The result was eye-popping: A 1 percent rise in the tax cost of giving caused charitable donations to drop 4 percent. While Duquette’s sample was focused on secular charities (religious nonprofits tend to be less sensitive to changes in the tax code), the results nonetheless raise the troubling possibility that the recent tax bill may have a bigger effect on charitable giving than many lawmakers anticipate.
But Duquette’s more disquieting findings focused on what he called the “tax sensitivity” of particular kinds of charitable giving. He found that cultural institutions, museums, colleges and universities all had price elasticity rates between -2.3 and -2.5. In other words, a financial hit that is serious yet survivable.

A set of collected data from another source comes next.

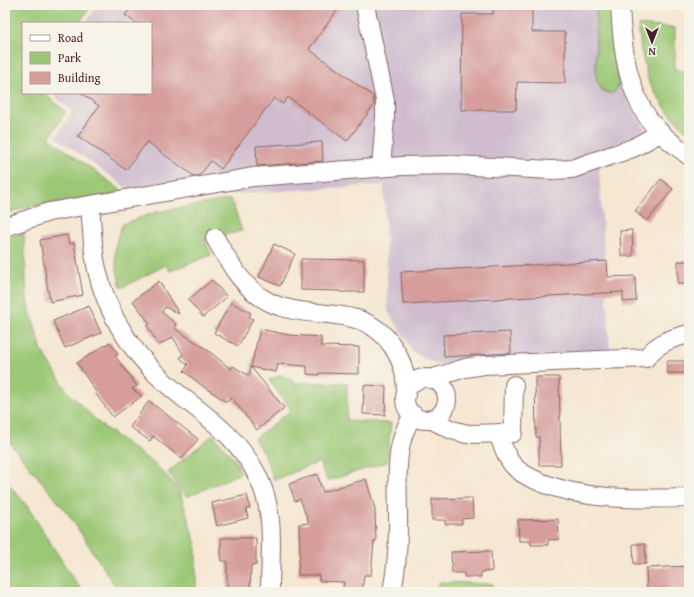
<svg xmlns="http://www.w3.org/2000/svg" width="694" height="597" viewBox="0 0 694 597" font-family="'Gentium Book Plus',serif">
<style>
.industrial{fill:#cfbdcf}
.green{fill:#9bc876;stroke:#727450}
.building{fill:#d69d9c}
.lines{fill:none;stroke-linecap:round;stroke-linejoin:round}
.minor-casing{stroke:#866565;stroke-width:20}
.minor{stroke:#fff;stroke-width:18}
</style>
<rect width="100%" height="100%" fill="#f7f3e8"/>
<filter id="ink" filterUnits="userSpaceOnUse"><feTurbulence type="fractalNoise" baseFrequency=".025" numOctaves="2"/><feDisplacementMap in="SourceGraphic" scale="8" xChannelSelector="R" yChannelSelector="G"/><feConvolveMatrix kernelMatrix="1 2 1 2 8 2 1 2 1" color-interpolation-filters="sRGB"/></filter>
<filter id="wash" filterUnits="userSpaceOnUse"><feTurbulence type="fractalNoise" baseFrequency=".012" numOctaves="4" result="noise"/><feDisplacementMap in="SourceGraphic" scale="16" xChannelSelector="R" yChannelSelector="G"/><feGaussianBlur stdDeviation="0.9" result="paint"/><feColorMatrix in="noise" values="0 0 0 0 0 0 0 0 0 0 0 0 0 0 0 0 0 1.4 0 .05"/><feComposite in="paint" operator="in"/></filter>
<g filter="url(#wash)">
<rect width="100%" height="100%" fill="#f5e7d2"/>
<!-- industrial -->
<path class="industrial" d="M98,5h518l6,69 6,28 18,27 -35,17 -12,23 11,181 -174,14 -22,-11 -26,-42 -4,-126 -236,14 -21,-11 -71,-51 16,-26 -21,-18h100v-70h-66z"/>
<!-- green -->
<path class="green" d="M5,5h87l-13,18h-56v70h21l22,19 -17,26 76,55 -93,13 -27,8z
M596,5h15l8,79 -5,9c-12,1 -15,-5 -18,-16z
M638,25l37,3v42l14,2v60l-5,-3 -19,-21 -16,-25 -8,-33z
M231,199l11,32 -37,8 6,16 -41,16 -4,-6 -45,23c-6,-25 -10,-41 2,-64l33,-12z
M24,233l3,68 15,50 25,40 34,34 56,41 22,23 17,56v47h-77l-50,-77 -64,-78v-200z
M281,375l15,8h51v38l44,2 -4,39 -60,19 -8,-19 -45,18 -9,-24 -11,-17 37,-29 -22,-30z
M213,435l22,25 6,13 -54,24 -19,-25z
M5,480l22,26 47,74 9,12h-78z
M440,582l53,2 -3,8h-56z"/>
<g id="blocks">
<!-- building -->
<path class="building" d="M133,5h208l-32,44 64,47 1,9 -27,36 -59,-44 -5,7 -9,-6 -53,71 -10,-8 -11,14 -6,1 -47,-34 -21,28 -48,-34 21,-30 -18,-13h70v-70h-15l-11,-8z
M493,5h39v27h33v51l-48,-1 -1,28h-55l1,-96h31z
M322,142l1,19 -66,5 -1,-20z
M661,179l12,10 -26,32 -12,-10z
M632,230l1,26h-12l-1,-25z
M67,235l2,9 5,-1 9,52 -33,7 -10,-62z
M274,244l21,10 -15,32 -21,-9z
M301,259l63,1v32h-24v-1l-39,-1z
M607,261l1,16 27,-1 1,25 -13,1v-10l-220,12 -2,-32z
M678,261h10v23h-10z
M212,280l15,17 -24,20 -15,-17z
M159,281l20,33 -14,-7 -3,5 14,12 -2,4 32,21 25,20 2,-3 16,10 2,-9 33,41 -27,22 -26,-33 -4,5 -23,-15 -20,-16 4,-6 -8,-7 3,-4 -10,-17 -14,8 -12,-19 3,-2 -17,-23z
M231,302l20,11 -2,4 4,2 -15,27 -24,-13z
M89,306l12,27 -36,15 -12,-27z
M260,329l29,6 32,2v9l38,1v27l-40,-1v2l-12,-1v-8l-29,-2 -2,8 -25,-5z
M510,332l1,21 -67,4 -1,-22z
M110,342l8,12 -3,2 22,30 -5,3 10,7 -29,21 -18,-24 1,-1 -19,-29z
M667,361h22v12h-22z
M535,377h24l2,88h-22v-28h-3z
M364,385l22,1 -1,29 -22,-1z
M149,401l49,38 -16,20 -29,-23 -3,5 -20,-14z
M317,474l6,18 43,-13 9,30 1,32h-2l-3,34h-7l-2,17h-20l2,-10 -25,-1v-6h-21l1,-18h1l-1,-33 10,-1 -9,-24 -5,2 -6,-17z
M247,495l3,13 -4,1 2,9 -31,8 -5,-23z
M472,498l1,20 -11,1v5h-17v-4h-13v-21z
M558,519l1,20 -11,1v5h-17v-4h-12l-1,-21z
M221,538h35v27h-5l-1,25h-2v2h-21v-31h-6z
M633,544h12l1,20h-12z
M491,551l1,20 -11,1v5h-17v-4h-12l-1,-21z
M689,566v26h-13v-4l-29,2 -1,-22z"/>
</g>
</g>
<g filter="url(#ink)">
<use href="#blocks" fill-opacity="0" stroke="#866565" stroke-width="1"/>
<g class="lines">
<defs>
<path id="minor" d="M365,5l20,95v17l-4,51
M620,5c2,42 7,93 38,125 9,10 20,17 31,26
M90,205c2,20 2,40 6,60 11,54 42,97 85,131 31,24 61,46 78,83 17,36 11,74 11,113
M5,227l44,-15 204,-35 149,-11 51,-1 99,5 20,-1 61,-21 27,-15
M215,238c14,24 28,51 54,64 42,21 94,-2 124,45 11,17 13,29 13,49
M405 399a21 21 0 1 1 42 0a21 21 0 1 1-42 0Z
M430,379l35,-11 19,-3 162,-7c11,-15 26,-20 43,-24
M430,419l22,11 15,4 46,-1 1,-48
M498,433c4,11 7,22 14,31 7,9 18,14 28,18 46,19 100,17 149,16
M392,592c4,-21 6,-43 6,-64 1,-34 -7,-86 16,-113"/>
</defs>
<!-- minor casing -->
<use href="#minor" class="minor-casing"/>
<!-- minor -->
<use href="#minor" class="minor"/>
</g>
</g>
<!-- margin -->
<rect width="694" height="597" fill="none" stroke="#f7f3e8" stroke-width="20"/>
<!-- legend -->
<rect x="22" y="22" width="130" height="72" fill="#f7f3e8" stroke="#b29e9c"/>
<rect x="30" y="35" width="20" height="6" fill="#ffffff" stroke="#b29e9c"/>
<text x="58" y="42" font-size="12" fill="#4a1f2b">Road</text>
<rect x="30" y="52" width="20" height="12" fill="#9bc876" stroke="#b29e9c"/>
<text x="58" y="62" font-size="12" fill="#4a1f2b">Park</text>
<rect x="30" y="72" width="20" height="12" fill="#d69d9c" stroke="#b29e9c"/>
<text x="58" y="82" font-size="12" fill="#4a1f2b">Building</text>
<!-- north arrow -->
<g transform="translate(652 42) rotate(180)" stroke="#f7f3e8" stroke-width="3" paint-order="stroke">
<path d="M0-3L7 15L0 10L-7 15Z" fill="#4a1f2b"/>
<text y="-6" font-size="11" font-weight="bold" text-anchor="middle" fill="#4a1f2b">N</text>
</g>
</svg>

The same cannot be said for the cash-strapped organizations that care for the needy and most helpless in society: hospitals, homeless shelters, children’s aid societies, hospices and other organizations that provide social services. Health charities, for example, showed a price elasticity of -4.5; hospitals, -4.6; group home care, -4.2; K-12 education, -3.5. This finding echoes previous research that found social-service charities to be twice as sensitive to changes in the tax code.
These findings suggest that the Tax Cuts and Jobs Act of 2017 may deal a particularly devastating blow to charities that make up the private social safety net – the very same charities that Republicans pitched as potential replacements of government programs in the coming years. But like so much about the Republican tax plan, the numbers don’t add up.
Stephen Mihm is an associate professor of history at the University of Georgia.